Fernanda estava tentando controlar a raiva. Depois de ter acertado uma voadora nas costas de um colega de trabalho com todo mundo do escritório vendo, Fernanda decidiu que a raiva estava atrapalhando um pouco a sua vida.
Como Fernanda não conhecia ninguém que pudesse indicar um psicólogo, resolveu procurar por conta própria. Foi na lista fornecida pelo plano de saúde, achou um que ficava perto de casa e ligou para o consultório… Ninguém atendeu. Ela tentou mais uma, duas, três vezes antes de alguém atender.
— Centro de psicologia clínica, boa tarde — disse uma voz feminina em um tom monótono.
— Boa tarde. Eu quer… – Começou Fernanda.

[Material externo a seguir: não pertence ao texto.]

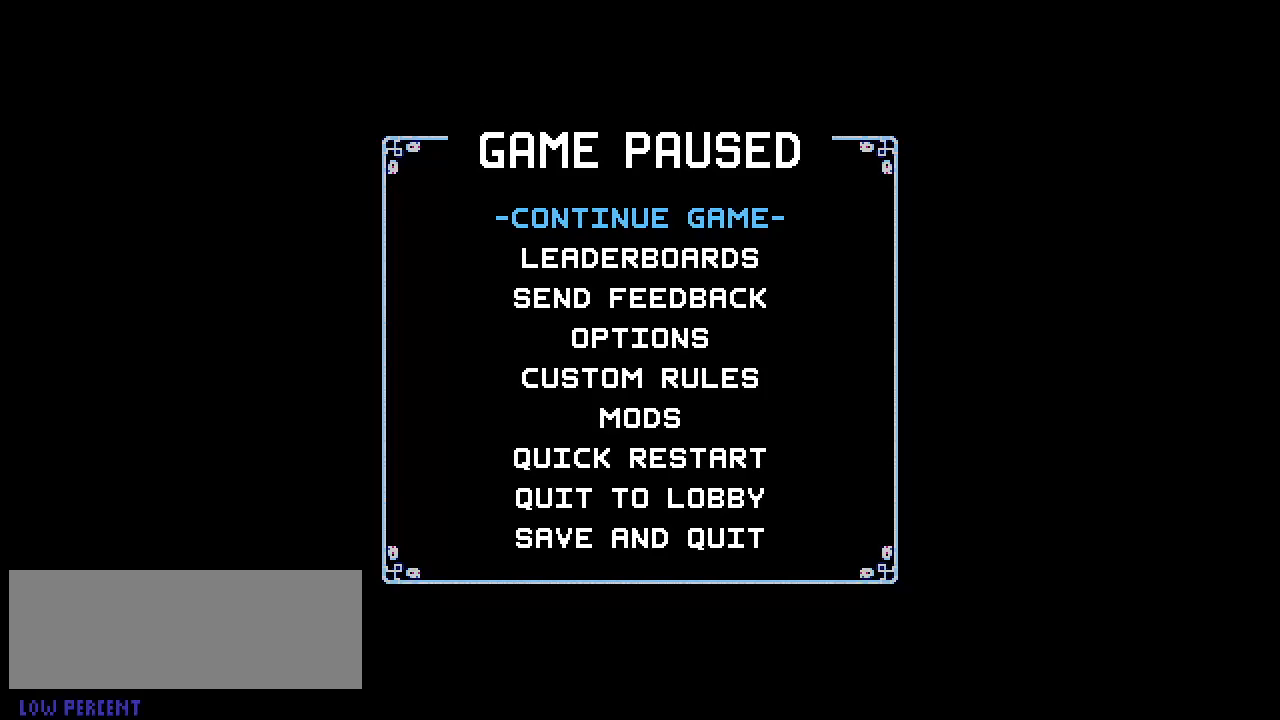
{"keys": [], "events": []}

— Aguarde um instante por gentileza — respondeu a moça do outro lado da linha logo antes de colocar uma música para tocar.
Fernanda tirou o telefone do ouvido e encarou o aparelho com um olhar incrédulo. “Já começou mal”, pensou ela. Lembrou que todos os psicólogos da lista do plano de saúde ficavam estupidamente longe da casa dela e arrumou um pouco mais de paciência para gastar enquanto tocava a musiquinha da ligação em espera. Paciência essa que estava bem perto do fim quando a voz do outro lado da linha retornou.
— Alô, senhor?
— Eu não…
— Como posso ajudar, senhor?
— Eu quero marcar um horário, mas eu não sou…

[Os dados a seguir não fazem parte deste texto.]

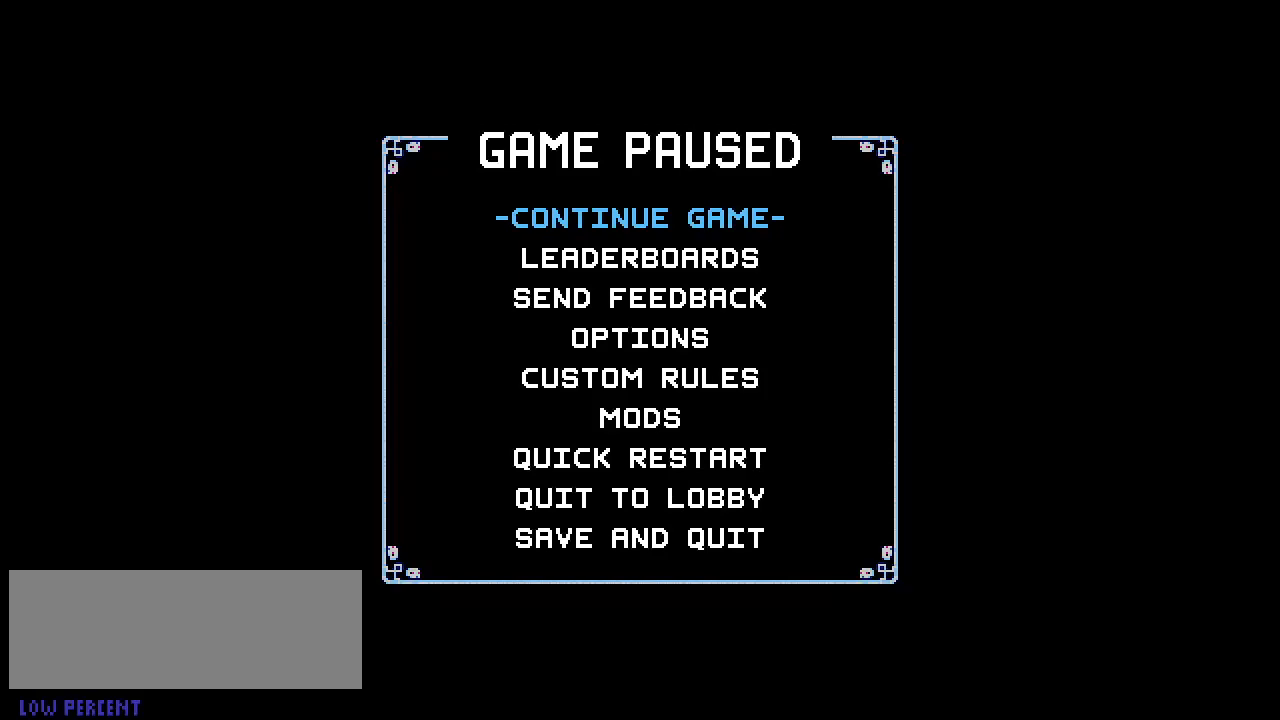
{"keys": [], "events": []}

— É particular ou plano, senhor?
— Estou tentando dizer que eu não…
— Senhor, sem essas informações eu não posso marcar a consulta.
Fernanda respirou fundo, deu um murro na mesa, se concentrou para não subir o tom de voz e finalmente disse:
— Não sou homem, moça… E vai ser pelo plano.
— Ah, ok então.
Depois de passar todas as informações do plano de saúde, Fernanda estava pronta para considerar o assunto resolvido e muito satisfeita por não ter perdido a calma… Mas ela devia saber que só acaba quando termina.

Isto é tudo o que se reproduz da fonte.